Lastly, anybody know when I will stop dwelling on all this and be able to sleep at night? I do love my wife and will work with counseling but it is the hardest thing I have ever had to go through in my life.


----------



## lisamaree (Nov 2, 2014)

Your wife is full of crap. If she was sexually assaulted against her will why would she be texting this person and agreeing to go with him again? Your wife was a willing participant. I can guarantee they’ve been sleeping together multiple times. She is trickle truthing and flat out lying to you. I can also guarantee they are still talking. Get STD testing and get out of there.


----------



## GusPolinski (Jan 21, 2014)

She’s lying.


----------



## EleGirl (Dec 3, 2011)

90% of rapes are done by friends or family members. Stranger rape is actually pretty rare.

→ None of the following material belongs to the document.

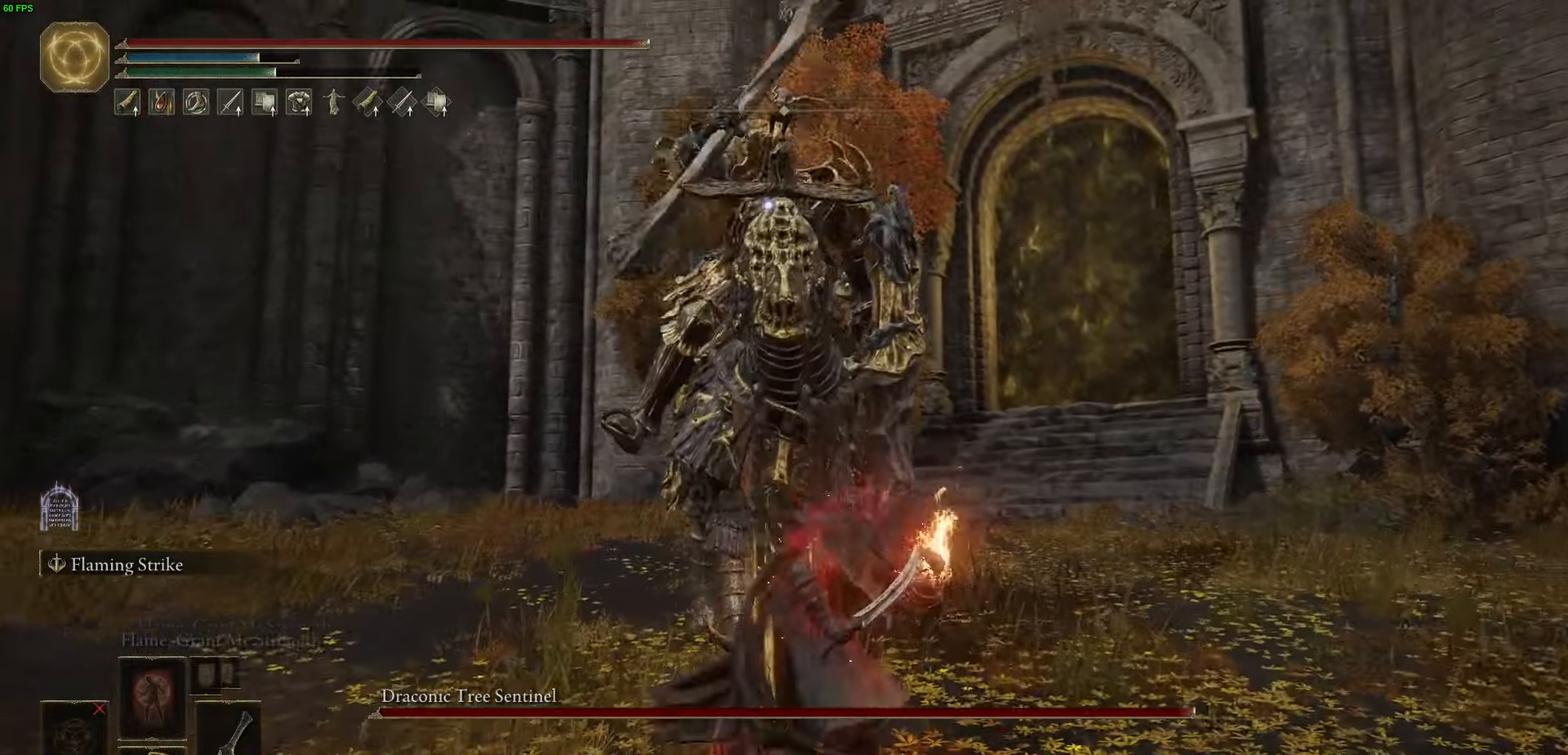
{"buttons": ["L2"], "left_stick": "up", "right_stick": "center", "events": []}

If we take your wife at her word, her story is pretty typical. She was napping and woke up to some guy on top of her. Not unusual at all. This sort of thing leaves a person very confused. There was no violence. If it really was rape, she's probably unsure how to handle it. And like you said, she cannot go to the police about it because no one will believe her. You don't believe her. Why would anyone else?

Most of the time, when a rape is not a violent rape (on visible injuries) the woman's husband turns on her and divorces her becasue he does not believe his wife. So your situation is very typical. 

I have no idea if your wife was raped or not. Either you trust your wife or you don't. And if you don't you may as well divorce her.

There is one other path and that's the accept that you will never know. And if your wife is willing to work with you to rebuild your marriage, you two can end up with a stronger marriage and move on.

If you want to rebuild your marriage, there are two books that would help you quite a bit. "Love Buseters" and "His Needs, Her Needs". The two of you woudl need to read them in that order and do the work that they suggest, together.


----------



## Diana7 (Apr 19, 2016)

Many married women who cheat will go on to say that they were forced into sex. A woman who is raped doesn't carry on a close relationship with their rapist, and no case against him would stand up because of that.
Sorry, I appreciate that you want to believe that she wasn't willing, but its not looking that way at all. She lied for ages and now it seems she is still lying. 
She is making excuses as to why she didn't tell you or the police at the time, and is desperately hoping that you will leave it. 
I am betting that the man will have a very different story. IF I was raped I would tell my husband immediately and the police as well. 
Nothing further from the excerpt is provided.